First-time candidates are working in waves in 10 wards to unseat long-time City Council members who have fulfilled Chicago’s reputation of standing by “old school” politics. In the 40th Ward runoff, 36-year incumbent Ald. Patrick O’Connor has been pushed into a runoff with one man working to weed out what was once known as the “Chicago Way.”
Andre Vasquez, AT&T Statewide Area Manager, worked alongside other young challengers to unseat O’Connor. He was the only candidate to push O’Connor into a runoff in decades with 20.1 percent of the vote compared to O’Connor’s 33.3 percent.
“Running for alderman was never something I thought I would do. I wanted to be community organizer,” Vasquez said.
A known right-hand-man of Mayor Rahm Emanuel, O’Connor has held his seat on City Council for 36 years, second only in tenure to Ald. Ed Burke (14th Ward), who is facing federal attempted extortion charges, yet held onto his City Council seat with 54.3 percent of the vote. O’Connor has taken over Burke’s seat on the City of Chicago Committee on Finance.
Being chair of the finance committee is the most powerful job on City Council because every permit, legislation and funding needs to be approved by the committee, according to University of Illinois at Chicago political science professor and former Alderman Dick Simpson.
The committee is also responsible for the worker’s compensation program—an aldermanic responsibility scrutinized by many Chicagoans —for aldermen, specifically Burke, allegedly playing favorites when it comes to who gets compensation approved and who doesn’t.
O’Connor has also been accused of nepotism for gifting family members jobs on his staff in the 1980s, earning him the nickname “City Hall Santa.”
“[Corruption] is very much part of O’Connor,” Vasquez said. “It’s not about you… Being an alderperson makes you a public servant. I’ve seen a wave of folks who know that.”
Vasquez said the way to weed out corruption in City Council is to bring an end to aldermanic prerogative, require aldermen to focus on City Council as a full time job and spearhead a “small donor match public finance ordinance for city elections to end pay-to-play corruption.”
“Chicago is corrupt at every level,” Vasquez said. “Politicians are influenced by clout and money and not the people they are meant to serve.”
The weight of a campaign war chest can make or break a candidate’s run for alderman because funding allows their message to get out to constituents, Simpson said, adding that he advises candidates to collect at least a quarter of a million dollars.

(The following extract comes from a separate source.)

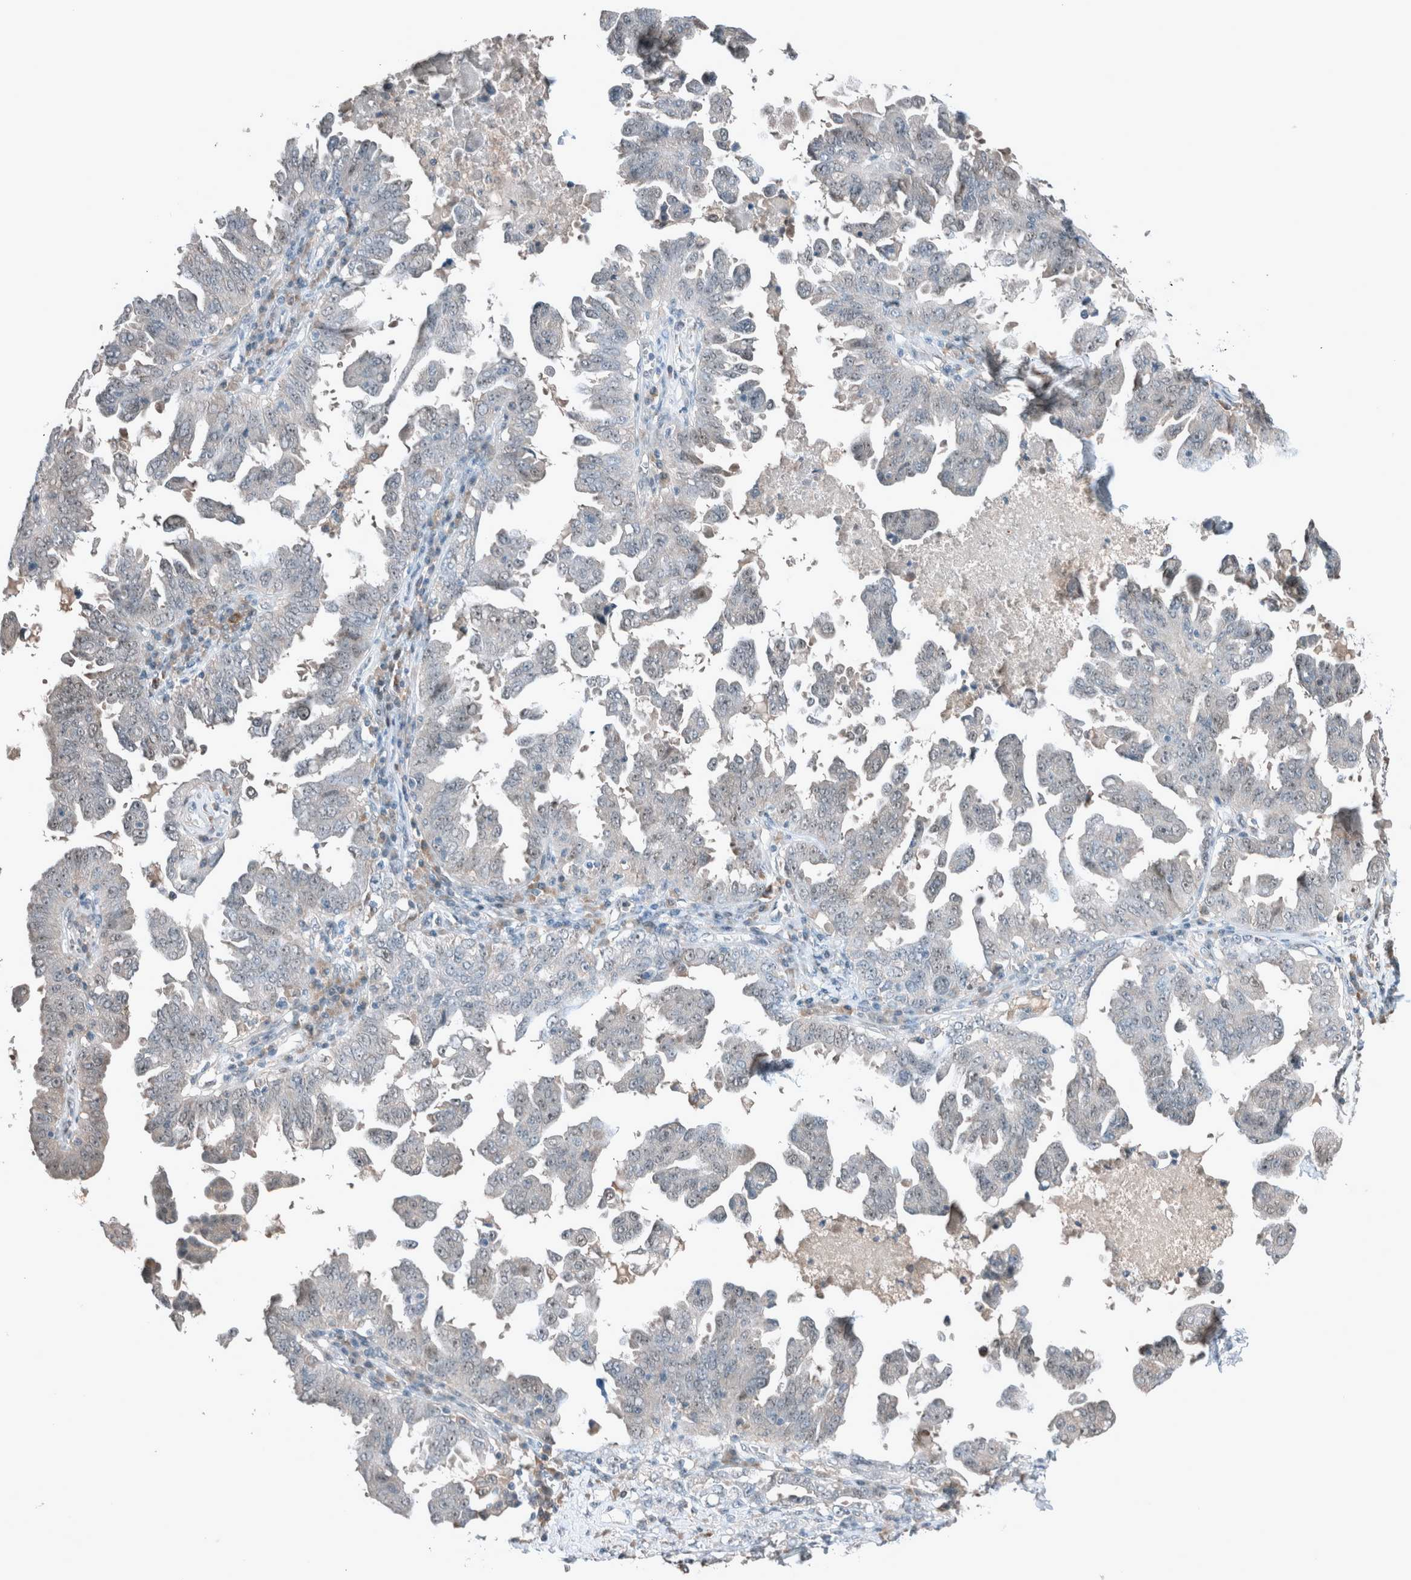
{"staining": {"intensity": "negative", "quantity": "none", "location": "none"}, "tissue": "ovarian cancer", "cell_type": "Tumor cells", "image_type": "cancer", "snomed": [{"axis": "morphology", "description": "Carcinoma, endometroid"}, {"axis": "topography", "description": "Ovary"}], "caption": "Immunohistochemistry micrograph of neoplastic tissue: ovarian endometroid carcinoma stained with DAB displays no significant protein positivity in tumor cells. (DAB immunohistochemistry with hematoxylin counter stain).", "gene": "RALGDS", "patient": {"sex": "female", "age": 62}}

O’Connor has had no problems with financing, and has even received at least $65,000 in campaign contributions from Chicago for Rahm Emanuel and $10,000 from Dream Town Realty, the real-estate firm where his wife, Barbara O’Connor, holds a top position.
Attempts to contact O’Connor and staff were not replied to by press time.
Many 40th Ward constituents in parts of the Lincoln Square, Budlong Woods, Bowmanville, West Andersonville, Edgewater and West Ridge neighborhoods feel grateful for O’Connor, who has provided community services and done well by them, Simpson said.
Facing the first competition he’s had in years, O’Connor shifted gears to negative campaign tactics, highlighting misogynistic and homophobic comments Vasquez made when he was a rapper by the name of Prime in 2001. The lyrics were placed on the website thetruthaboutandre.com and paid for by O’Connor’s campaign, with the phrase “Andre Vasquez would bring shame to our community” at the bottom.
Vasquez has apologized for his actions and countered O’Connor: “Some people grow and learn and change and some people don’t. I’m not proud of who I was when I was a younger man, but I’m proud of who I am today,” he told NBC5 in a March 15 article. “The Pat O’Connor who was attacking someone’s ethnicity at a forum in 2018 is the same Pat O’Connor who tried to sabotage Harold Washington in 1984. Voters have a clear choice between the past and the future in this race.”
The 40th Ward demographic has changed dramatically since O’Connor’s first days in office. Constituents are more diverse, they are younger, they are better educated and they are open to change—a demographic with which O’Connor has not strongly identified with in the past, Simpson said.
“We have come so far in society; we need to represent that in City Council,” Vasquez said. “We’re so much better. The 40th Ward can either be at the front of the line for change, or the back.”